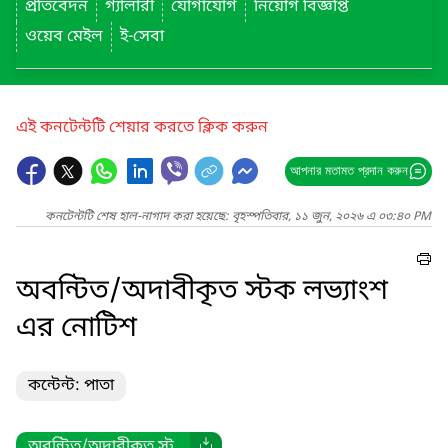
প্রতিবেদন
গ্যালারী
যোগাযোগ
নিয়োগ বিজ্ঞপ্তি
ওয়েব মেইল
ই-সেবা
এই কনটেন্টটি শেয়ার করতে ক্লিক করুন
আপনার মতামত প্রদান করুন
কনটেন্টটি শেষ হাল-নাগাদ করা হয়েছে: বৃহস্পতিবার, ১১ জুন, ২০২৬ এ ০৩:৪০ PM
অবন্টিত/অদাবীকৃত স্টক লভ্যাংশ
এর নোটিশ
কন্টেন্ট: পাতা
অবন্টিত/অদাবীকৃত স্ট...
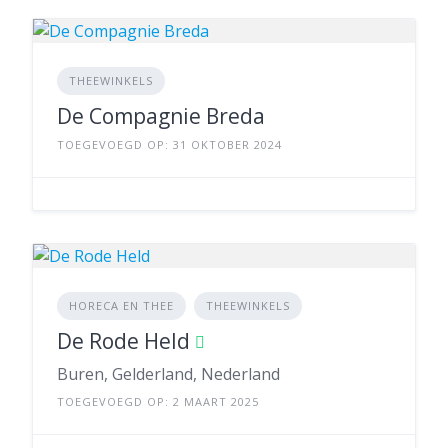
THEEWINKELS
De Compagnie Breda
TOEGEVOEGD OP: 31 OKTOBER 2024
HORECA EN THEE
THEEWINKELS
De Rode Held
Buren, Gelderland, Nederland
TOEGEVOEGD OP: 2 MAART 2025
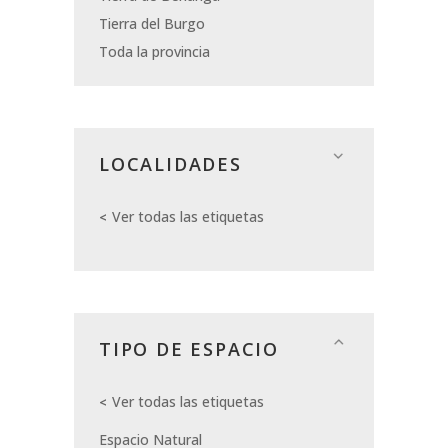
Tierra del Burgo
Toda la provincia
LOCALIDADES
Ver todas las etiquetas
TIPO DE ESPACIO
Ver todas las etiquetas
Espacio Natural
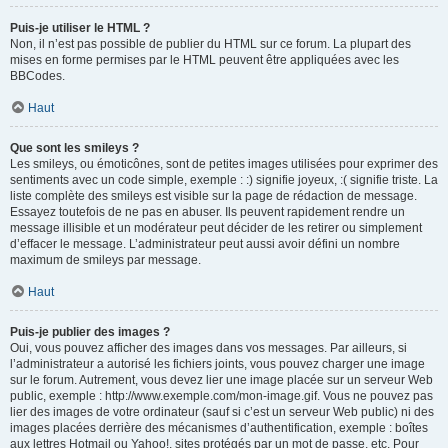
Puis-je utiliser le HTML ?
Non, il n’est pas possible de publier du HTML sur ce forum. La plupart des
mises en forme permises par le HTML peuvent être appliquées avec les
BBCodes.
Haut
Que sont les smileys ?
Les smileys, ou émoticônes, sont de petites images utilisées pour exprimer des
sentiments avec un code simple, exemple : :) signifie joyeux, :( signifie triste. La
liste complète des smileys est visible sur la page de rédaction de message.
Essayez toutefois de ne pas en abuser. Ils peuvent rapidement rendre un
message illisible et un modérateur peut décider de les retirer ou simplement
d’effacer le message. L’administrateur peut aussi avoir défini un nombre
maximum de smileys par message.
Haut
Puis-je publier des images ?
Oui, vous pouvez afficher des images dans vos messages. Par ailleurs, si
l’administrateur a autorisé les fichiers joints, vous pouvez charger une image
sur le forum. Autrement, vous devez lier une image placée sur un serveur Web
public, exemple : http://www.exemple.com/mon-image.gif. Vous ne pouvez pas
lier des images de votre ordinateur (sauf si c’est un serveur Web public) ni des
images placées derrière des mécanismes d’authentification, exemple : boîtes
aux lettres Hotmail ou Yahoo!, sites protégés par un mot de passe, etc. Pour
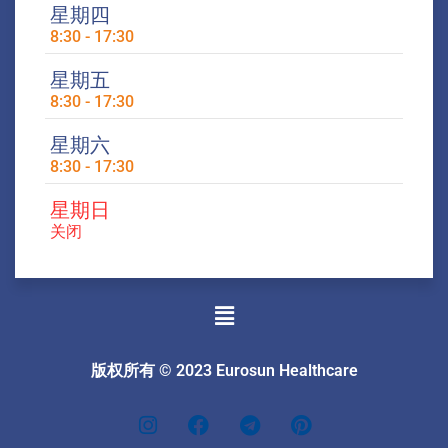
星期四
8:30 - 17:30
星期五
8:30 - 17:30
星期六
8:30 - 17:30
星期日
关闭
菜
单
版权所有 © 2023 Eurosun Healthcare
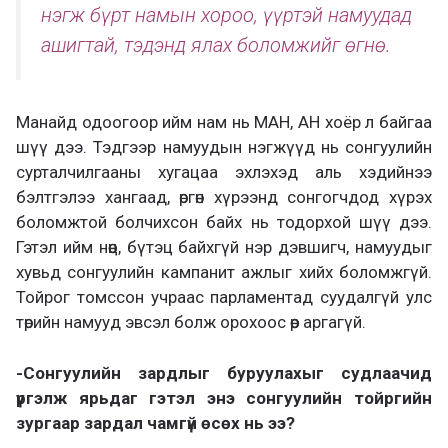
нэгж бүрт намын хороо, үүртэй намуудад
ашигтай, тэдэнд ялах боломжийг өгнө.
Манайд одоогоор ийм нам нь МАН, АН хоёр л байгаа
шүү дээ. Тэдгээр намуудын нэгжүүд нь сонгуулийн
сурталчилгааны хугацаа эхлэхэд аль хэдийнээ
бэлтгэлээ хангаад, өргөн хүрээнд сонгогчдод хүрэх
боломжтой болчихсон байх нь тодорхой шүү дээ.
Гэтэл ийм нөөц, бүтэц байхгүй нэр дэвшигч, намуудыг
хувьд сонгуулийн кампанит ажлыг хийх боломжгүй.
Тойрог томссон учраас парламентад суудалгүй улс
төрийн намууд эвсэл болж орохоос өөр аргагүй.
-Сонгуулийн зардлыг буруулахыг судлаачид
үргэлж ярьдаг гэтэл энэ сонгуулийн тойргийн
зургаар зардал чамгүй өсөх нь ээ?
========
**Task instructions**
An exact copy of the lines from the one with "хувьд сонгуулийн кампанит" through the last line of the listing is the whole answer.

**Written answer**
хувьд сонгуулийн кампанит ажлыг хийх боломжгүй.
Тойрог томссон учраас парламентад суудалгүй улс
төрийн намууд эвсэл болж орохоос өөр аргагүй.
-Сонгуулийн зардлыг буруулахыг судлаачид
үргэлж ярьдаг гэтэл энэ сонгуулийн тойргийн
зургаар зардал чамгүй өсөх нь ээ?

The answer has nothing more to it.